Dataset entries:

================

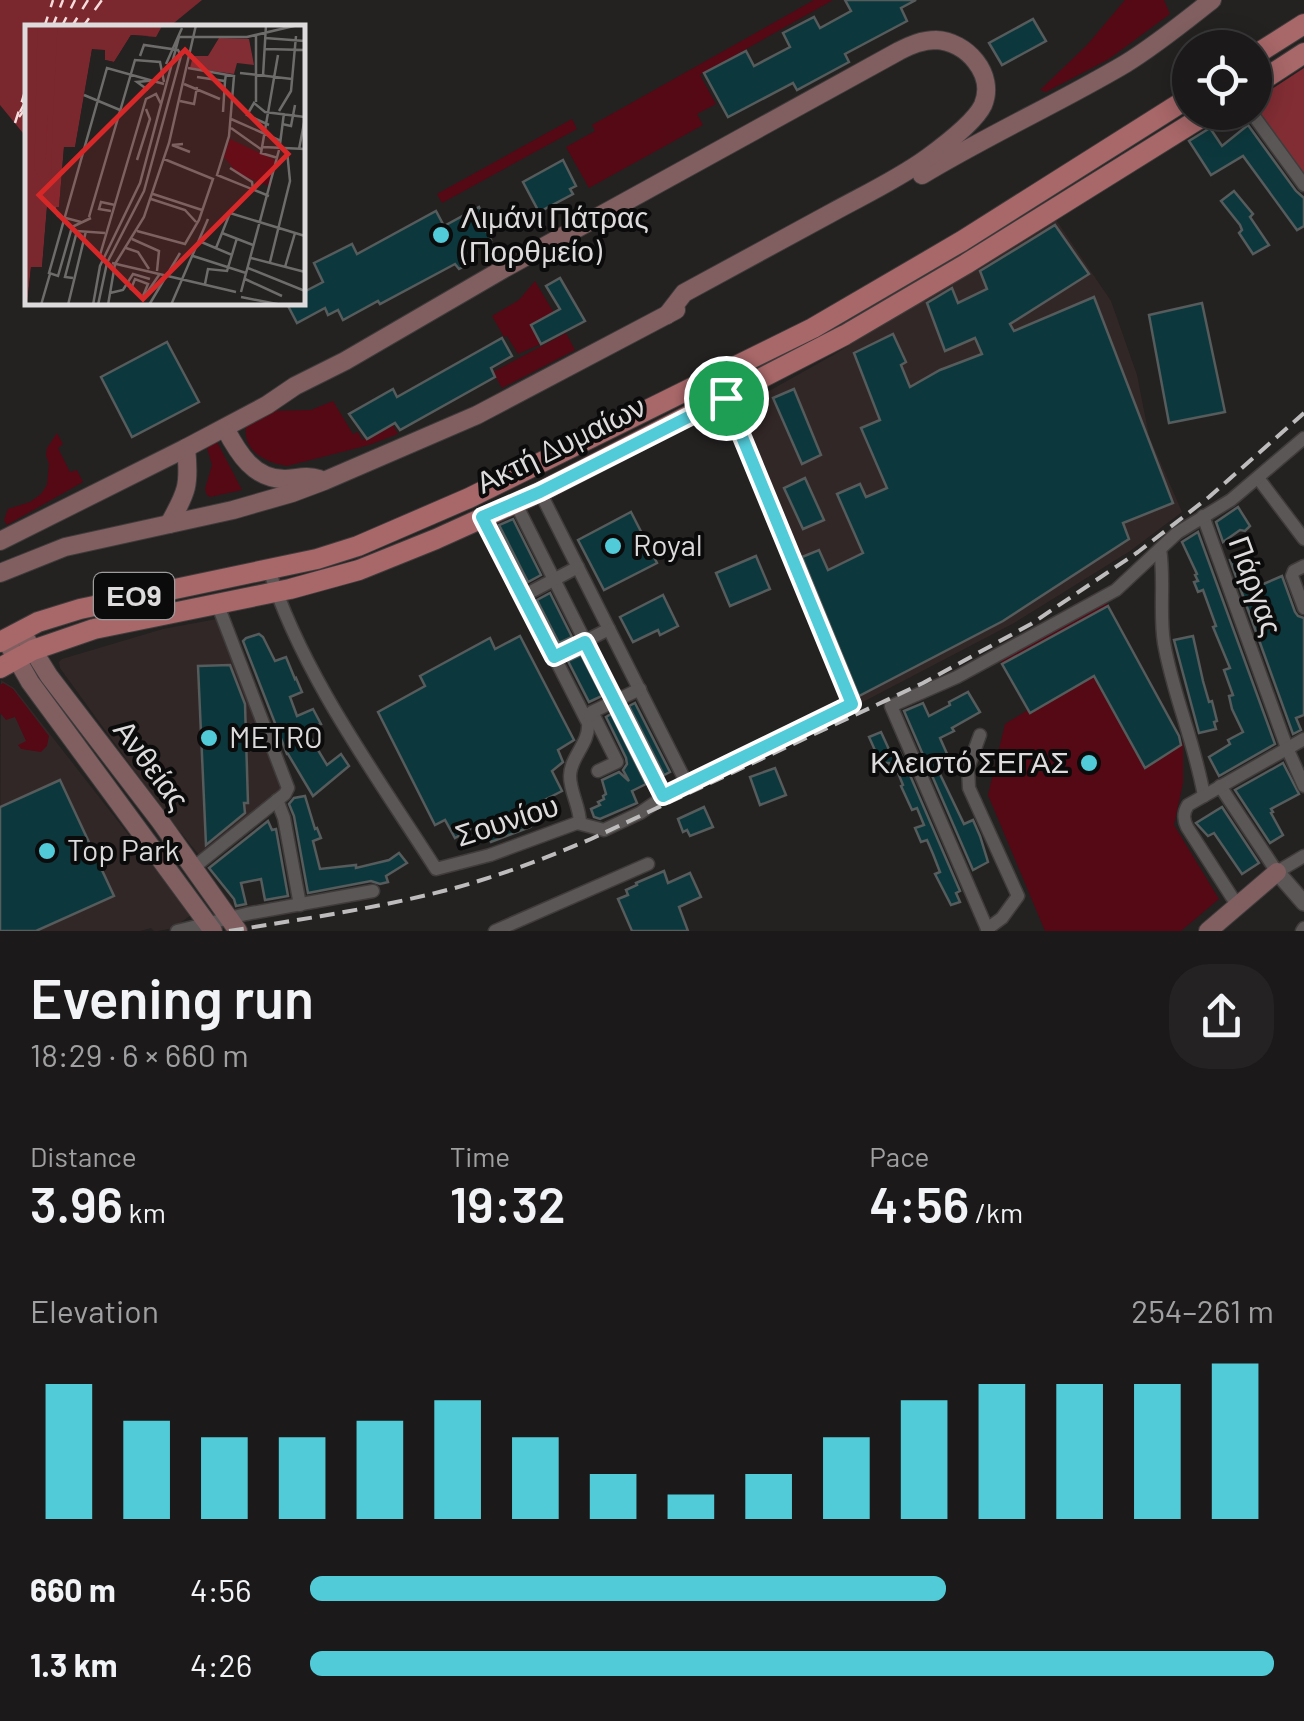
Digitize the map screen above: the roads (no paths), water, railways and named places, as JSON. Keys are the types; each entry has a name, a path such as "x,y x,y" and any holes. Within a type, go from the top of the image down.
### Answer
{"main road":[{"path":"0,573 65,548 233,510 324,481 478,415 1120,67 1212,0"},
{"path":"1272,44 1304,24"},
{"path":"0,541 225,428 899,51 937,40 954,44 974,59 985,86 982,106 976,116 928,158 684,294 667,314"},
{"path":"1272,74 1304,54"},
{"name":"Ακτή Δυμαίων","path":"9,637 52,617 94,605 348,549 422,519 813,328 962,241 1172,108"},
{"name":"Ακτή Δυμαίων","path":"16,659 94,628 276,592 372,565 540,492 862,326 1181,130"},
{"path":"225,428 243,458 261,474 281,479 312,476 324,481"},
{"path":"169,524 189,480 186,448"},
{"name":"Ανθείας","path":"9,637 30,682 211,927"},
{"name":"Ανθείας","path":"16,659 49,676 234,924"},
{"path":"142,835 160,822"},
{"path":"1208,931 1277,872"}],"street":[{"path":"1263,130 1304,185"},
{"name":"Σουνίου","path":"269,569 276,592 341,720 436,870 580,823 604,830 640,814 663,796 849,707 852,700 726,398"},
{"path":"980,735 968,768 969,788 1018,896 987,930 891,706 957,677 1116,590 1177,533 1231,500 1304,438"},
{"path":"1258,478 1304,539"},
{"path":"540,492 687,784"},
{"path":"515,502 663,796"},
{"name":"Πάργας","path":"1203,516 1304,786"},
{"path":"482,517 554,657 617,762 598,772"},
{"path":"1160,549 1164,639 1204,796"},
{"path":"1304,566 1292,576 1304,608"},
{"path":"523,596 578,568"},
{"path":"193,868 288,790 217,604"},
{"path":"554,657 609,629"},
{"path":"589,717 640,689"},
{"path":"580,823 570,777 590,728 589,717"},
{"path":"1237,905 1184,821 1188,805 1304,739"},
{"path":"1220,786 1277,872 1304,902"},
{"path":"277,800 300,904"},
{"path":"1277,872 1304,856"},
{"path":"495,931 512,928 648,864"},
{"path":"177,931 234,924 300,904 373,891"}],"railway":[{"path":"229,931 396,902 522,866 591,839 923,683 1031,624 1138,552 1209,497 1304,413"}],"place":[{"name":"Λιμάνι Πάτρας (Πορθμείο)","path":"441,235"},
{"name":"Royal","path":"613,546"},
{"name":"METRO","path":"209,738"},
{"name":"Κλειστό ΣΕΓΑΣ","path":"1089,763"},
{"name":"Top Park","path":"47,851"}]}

================

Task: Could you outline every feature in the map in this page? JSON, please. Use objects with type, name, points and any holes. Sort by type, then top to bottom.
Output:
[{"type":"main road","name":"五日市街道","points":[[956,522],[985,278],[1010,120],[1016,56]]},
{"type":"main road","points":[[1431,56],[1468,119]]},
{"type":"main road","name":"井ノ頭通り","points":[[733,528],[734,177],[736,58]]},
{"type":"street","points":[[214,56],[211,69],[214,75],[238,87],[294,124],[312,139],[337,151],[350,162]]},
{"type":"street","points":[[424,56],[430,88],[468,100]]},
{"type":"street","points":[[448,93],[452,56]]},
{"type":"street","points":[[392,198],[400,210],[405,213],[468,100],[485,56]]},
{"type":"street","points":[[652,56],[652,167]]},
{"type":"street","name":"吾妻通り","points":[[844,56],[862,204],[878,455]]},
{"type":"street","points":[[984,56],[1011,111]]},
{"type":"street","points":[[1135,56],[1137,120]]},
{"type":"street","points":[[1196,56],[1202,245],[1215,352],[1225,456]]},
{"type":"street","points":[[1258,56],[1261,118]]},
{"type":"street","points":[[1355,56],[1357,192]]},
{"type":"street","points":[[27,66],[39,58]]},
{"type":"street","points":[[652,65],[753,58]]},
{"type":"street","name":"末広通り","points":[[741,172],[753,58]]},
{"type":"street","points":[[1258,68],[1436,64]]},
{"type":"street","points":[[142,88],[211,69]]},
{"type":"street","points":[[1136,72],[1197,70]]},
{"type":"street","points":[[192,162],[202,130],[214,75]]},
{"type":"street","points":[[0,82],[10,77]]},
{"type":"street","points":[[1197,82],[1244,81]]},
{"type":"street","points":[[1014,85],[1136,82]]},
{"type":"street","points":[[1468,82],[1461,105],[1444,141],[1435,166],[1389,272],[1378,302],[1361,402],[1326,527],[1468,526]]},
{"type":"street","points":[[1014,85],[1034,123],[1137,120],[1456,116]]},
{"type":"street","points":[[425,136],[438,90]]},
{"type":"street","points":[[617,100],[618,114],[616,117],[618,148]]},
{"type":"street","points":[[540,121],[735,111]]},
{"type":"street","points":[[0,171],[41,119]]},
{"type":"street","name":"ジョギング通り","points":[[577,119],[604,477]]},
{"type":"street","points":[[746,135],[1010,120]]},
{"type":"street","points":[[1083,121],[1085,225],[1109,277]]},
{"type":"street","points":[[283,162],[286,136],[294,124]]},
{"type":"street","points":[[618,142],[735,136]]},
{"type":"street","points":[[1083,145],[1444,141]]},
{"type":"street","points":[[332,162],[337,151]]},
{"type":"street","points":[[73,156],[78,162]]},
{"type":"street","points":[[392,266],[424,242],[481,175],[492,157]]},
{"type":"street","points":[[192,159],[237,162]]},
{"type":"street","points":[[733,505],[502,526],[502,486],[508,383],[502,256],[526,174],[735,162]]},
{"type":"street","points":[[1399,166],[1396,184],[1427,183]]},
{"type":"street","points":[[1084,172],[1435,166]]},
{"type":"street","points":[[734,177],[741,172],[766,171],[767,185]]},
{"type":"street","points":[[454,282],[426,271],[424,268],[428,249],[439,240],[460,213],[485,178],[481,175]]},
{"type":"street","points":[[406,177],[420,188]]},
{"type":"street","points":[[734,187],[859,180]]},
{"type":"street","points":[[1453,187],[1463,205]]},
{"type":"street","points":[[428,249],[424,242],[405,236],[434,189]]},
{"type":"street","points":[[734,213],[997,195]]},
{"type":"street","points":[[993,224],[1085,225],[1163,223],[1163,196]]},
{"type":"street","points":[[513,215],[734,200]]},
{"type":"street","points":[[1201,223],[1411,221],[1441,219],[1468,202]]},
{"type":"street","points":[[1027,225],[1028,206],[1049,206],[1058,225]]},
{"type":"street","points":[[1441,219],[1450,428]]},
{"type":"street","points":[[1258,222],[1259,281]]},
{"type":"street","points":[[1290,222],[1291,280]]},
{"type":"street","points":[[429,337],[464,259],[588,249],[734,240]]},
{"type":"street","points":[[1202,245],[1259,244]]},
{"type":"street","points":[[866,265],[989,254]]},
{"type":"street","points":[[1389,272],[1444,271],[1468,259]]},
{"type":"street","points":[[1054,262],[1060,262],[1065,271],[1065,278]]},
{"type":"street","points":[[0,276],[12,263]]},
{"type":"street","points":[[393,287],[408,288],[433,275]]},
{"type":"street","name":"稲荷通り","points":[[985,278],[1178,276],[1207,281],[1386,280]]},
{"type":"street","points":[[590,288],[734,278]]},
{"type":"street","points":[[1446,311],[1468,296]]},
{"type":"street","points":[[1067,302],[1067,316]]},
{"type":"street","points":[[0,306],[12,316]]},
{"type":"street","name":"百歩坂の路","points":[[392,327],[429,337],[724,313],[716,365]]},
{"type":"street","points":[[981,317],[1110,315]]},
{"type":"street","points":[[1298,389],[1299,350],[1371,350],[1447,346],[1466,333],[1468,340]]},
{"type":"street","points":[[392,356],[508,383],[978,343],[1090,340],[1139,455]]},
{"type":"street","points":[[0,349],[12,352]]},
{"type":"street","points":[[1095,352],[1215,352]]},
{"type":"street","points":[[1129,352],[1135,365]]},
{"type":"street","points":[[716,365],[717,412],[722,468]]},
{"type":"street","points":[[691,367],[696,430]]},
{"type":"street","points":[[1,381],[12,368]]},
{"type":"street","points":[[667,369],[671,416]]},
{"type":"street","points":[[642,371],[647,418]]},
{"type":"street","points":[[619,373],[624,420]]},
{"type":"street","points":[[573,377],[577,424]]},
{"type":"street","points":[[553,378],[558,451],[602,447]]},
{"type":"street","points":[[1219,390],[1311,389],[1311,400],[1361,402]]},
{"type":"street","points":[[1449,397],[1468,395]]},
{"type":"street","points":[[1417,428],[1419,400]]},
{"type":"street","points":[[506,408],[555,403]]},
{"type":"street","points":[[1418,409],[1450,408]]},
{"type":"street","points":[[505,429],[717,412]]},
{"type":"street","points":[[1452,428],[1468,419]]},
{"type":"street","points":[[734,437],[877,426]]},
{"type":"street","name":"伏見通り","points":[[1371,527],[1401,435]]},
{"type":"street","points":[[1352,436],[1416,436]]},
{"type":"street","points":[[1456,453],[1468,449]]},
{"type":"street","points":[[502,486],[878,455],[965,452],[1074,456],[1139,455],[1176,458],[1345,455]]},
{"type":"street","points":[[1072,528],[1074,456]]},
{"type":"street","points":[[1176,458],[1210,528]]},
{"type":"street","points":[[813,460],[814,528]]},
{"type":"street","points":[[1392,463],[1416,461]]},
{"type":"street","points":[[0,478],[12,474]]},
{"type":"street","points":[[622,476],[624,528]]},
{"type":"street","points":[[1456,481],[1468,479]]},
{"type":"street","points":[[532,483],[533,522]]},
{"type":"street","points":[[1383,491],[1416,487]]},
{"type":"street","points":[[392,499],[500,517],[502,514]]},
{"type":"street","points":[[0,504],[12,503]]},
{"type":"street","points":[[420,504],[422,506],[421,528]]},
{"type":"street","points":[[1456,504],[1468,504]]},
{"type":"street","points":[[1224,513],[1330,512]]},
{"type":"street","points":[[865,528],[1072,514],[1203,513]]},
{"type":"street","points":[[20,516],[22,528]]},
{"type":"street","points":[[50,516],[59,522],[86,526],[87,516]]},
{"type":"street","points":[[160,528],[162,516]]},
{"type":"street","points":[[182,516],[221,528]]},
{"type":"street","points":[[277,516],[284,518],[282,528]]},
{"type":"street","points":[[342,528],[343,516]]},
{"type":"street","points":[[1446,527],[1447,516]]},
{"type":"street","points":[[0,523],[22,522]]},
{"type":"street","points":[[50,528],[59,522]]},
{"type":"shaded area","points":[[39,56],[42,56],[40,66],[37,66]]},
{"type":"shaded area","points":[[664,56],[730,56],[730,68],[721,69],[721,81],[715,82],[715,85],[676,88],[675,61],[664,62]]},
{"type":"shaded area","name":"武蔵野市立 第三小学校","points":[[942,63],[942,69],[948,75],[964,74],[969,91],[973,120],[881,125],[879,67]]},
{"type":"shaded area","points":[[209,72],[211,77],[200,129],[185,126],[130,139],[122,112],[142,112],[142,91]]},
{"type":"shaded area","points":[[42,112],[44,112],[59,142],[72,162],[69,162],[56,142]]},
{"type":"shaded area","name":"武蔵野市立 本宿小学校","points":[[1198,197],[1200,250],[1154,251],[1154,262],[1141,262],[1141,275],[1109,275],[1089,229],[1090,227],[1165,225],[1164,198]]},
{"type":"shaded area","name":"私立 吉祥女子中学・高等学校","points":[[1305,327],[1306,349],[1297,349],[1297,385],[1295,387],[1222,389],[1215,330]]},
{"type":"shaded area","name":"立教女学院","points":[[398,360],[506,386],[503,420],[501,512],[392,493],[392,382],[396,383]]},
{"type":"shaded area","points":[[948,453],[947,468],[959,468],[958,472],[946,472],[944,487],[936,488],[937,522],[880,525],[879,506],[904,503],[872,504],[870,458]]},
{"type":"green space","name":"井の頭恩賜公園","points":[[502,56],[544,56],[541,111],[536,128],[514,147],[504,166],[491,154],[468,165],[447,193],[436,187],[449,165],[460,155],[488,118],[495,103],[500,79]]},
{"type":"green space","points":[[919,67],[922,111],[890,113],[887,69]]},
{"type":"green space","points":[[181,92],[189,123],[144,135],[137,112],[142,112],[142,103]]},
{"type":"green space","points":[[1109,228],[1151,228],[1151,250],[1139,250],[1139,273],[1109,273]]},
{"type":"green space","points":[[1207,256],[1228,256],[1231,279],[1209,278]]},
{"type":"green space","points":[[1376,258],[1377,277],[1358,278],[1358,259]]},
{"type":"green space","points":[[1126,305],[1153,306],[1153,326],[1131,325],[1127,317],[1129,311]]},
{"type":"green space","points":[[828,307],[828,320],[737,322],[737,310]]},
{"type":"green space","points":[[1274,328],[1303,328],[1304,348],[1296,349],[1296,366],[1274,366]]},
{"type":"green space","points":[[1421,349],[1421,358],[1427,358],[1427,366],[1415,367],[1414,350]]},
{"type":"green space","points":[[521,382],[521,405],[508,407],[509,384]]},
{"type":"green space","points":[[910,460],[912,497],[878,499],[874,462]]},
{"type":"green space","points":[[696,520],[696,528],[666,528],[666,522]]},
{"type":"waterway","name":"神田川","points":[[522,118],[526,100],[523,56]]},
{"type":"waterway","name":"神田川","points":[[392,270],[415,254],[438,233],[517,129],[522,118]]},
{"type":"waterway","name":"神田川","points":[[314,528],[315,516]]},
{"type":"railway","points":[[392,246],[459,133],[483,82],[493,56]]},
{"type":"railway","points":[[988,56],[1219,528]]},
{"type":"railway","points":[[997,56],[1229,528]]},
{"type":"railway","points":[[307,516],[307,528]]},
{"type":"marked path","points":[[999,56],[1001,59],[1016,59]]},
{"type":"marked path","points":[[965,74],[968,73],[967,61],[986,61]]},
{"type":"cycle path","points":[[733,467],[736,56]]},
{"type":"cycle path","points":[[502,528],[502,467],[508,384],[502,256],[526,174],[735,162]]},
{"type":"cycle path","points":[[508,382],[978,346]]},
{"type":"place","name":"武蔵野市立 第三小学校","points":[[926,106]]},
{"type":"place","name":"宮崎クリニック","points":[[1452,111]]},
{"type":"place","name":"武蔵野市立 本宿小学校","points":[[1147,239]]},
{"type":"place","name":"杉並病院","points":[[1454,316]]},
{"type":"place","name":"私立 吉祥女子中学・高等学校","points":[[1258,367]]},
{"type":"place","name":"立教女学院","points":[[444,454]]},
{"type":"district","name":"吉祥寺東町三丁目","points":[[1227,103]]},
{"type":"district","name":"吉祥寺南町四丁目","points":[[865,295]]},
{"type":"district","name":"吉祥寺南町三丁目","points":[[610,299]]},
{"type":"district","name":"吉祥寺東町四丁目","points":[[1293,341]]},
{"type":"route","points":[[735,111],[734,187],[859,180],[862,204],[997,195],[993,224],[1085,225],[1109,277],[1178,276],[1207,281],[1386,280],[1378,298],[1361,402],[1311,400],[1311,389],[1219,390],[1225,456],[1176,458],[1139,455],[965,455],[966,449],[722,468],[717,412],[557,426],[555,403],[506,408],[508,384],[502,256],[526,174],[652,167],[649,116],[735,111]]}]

================

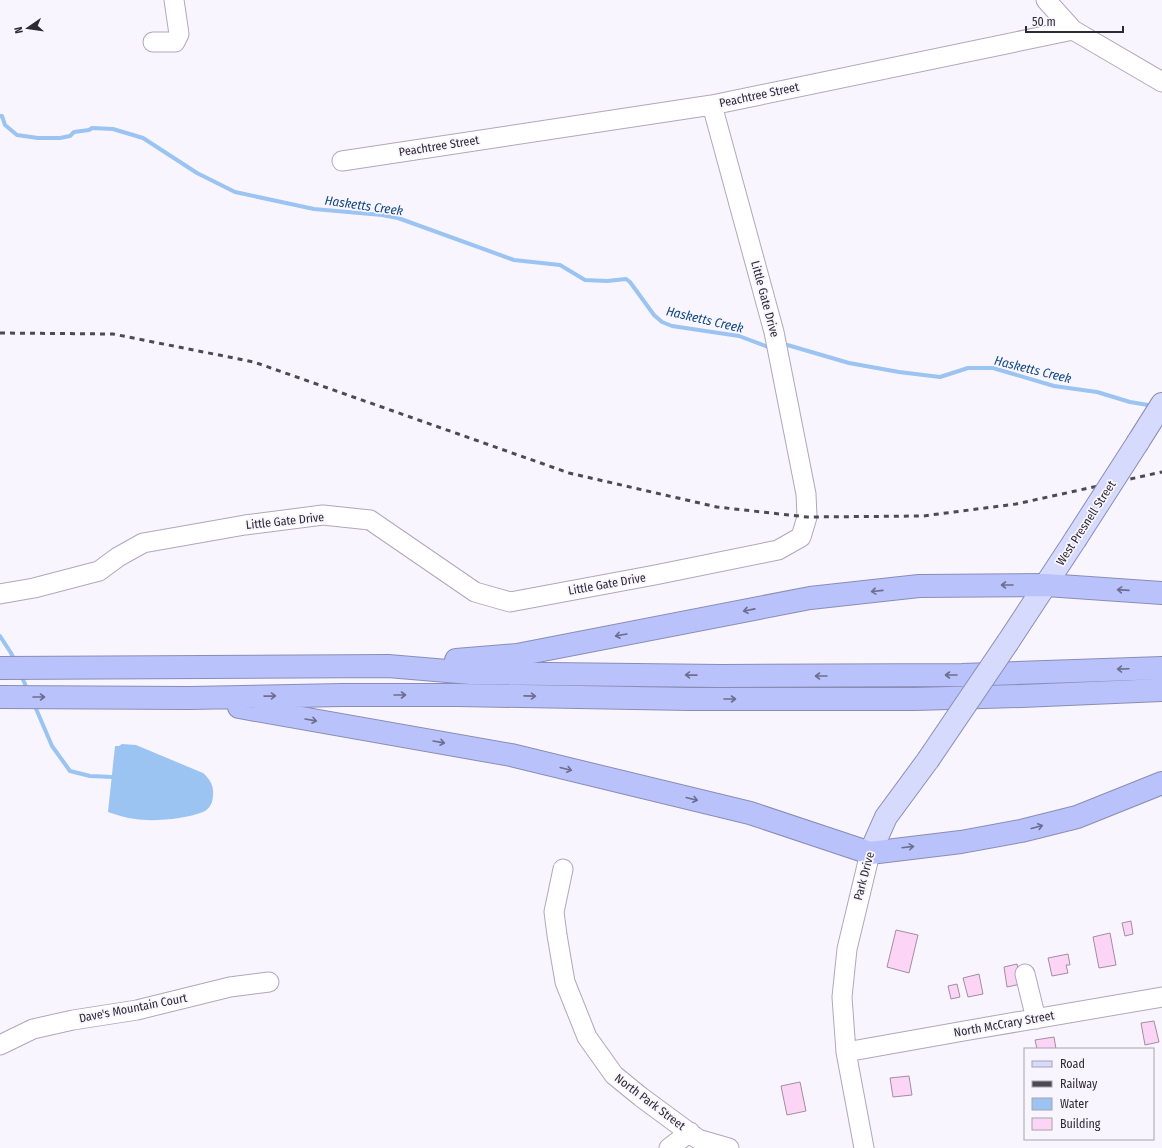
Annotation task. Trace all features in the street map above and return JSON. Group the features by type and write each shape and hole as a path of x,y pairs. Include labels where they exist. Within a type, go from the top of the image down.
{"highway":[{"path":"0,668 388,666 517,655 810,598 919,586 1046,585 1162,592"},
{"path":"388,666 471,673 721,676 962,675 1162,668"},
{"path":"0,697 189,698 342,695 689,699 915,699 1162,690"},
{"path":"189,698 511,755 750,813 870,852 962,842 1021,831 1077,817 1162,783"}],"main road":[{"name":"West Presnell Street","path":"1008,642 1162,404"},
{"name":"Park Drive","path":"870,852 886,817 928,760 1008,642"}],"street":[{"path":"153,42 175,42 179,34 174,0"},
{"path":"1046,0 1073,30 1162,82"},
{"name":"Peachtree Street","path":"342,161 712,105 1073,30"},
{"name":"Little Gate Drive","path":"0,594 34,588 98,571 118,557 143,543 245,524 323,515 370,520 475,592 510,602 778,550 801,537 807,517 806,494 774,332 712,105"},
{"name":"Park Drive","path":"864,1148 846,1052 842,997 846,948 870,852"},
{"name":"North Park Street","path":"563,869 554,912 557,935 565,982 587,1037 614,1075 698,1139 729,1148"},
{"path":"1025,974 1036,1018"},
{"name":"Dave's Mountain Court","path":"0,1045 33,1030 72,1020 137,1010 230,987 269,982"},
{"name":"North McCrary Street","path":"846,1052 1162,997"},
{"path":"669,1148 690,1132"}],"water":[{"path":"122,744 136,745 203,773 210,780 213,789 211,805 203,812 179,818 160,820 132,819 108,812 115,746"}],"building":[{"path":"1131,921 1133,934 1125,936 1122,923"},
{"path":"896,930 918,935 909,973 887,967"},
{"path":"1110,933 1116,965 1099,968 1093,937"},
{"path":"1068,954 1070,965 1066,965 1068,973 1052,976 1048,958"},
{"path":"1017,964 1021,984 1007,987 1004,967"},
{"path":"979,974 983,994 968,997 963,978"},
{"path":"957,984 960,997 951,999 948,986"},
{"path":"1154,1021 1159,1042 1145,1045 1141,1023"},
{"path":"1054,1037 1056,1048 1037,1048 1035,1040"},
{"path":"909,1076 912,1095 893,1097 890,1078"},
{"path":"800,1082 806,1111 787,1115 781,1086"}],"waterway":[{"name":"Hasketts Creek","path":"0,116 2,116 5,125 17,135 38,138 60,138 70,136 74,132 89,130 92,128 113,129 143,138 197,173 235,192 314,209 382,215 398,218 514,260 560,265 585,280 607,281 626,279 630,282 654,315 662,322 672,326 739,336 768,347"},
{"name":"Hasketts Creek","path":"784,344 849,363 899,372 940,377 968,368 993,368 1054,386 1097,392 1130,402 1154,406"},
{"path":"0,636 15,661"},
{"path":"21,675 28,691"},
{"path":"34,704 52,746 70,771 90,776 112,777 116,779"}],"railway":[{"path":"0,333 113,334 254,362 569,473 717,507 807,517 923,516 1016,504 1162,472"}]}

================

When the word "cycle" shows up in a line of the entries, pull that line out.

RESULT:
{"type":"cycle path","points":[[733,467],[736,56]]},
{"type":"cycle path","points":[[502,528],[502,467],[508,384],[502,256],[526,174],[735,162]]},
{"type":"cycle path","points":[[508,382],[978,346]]},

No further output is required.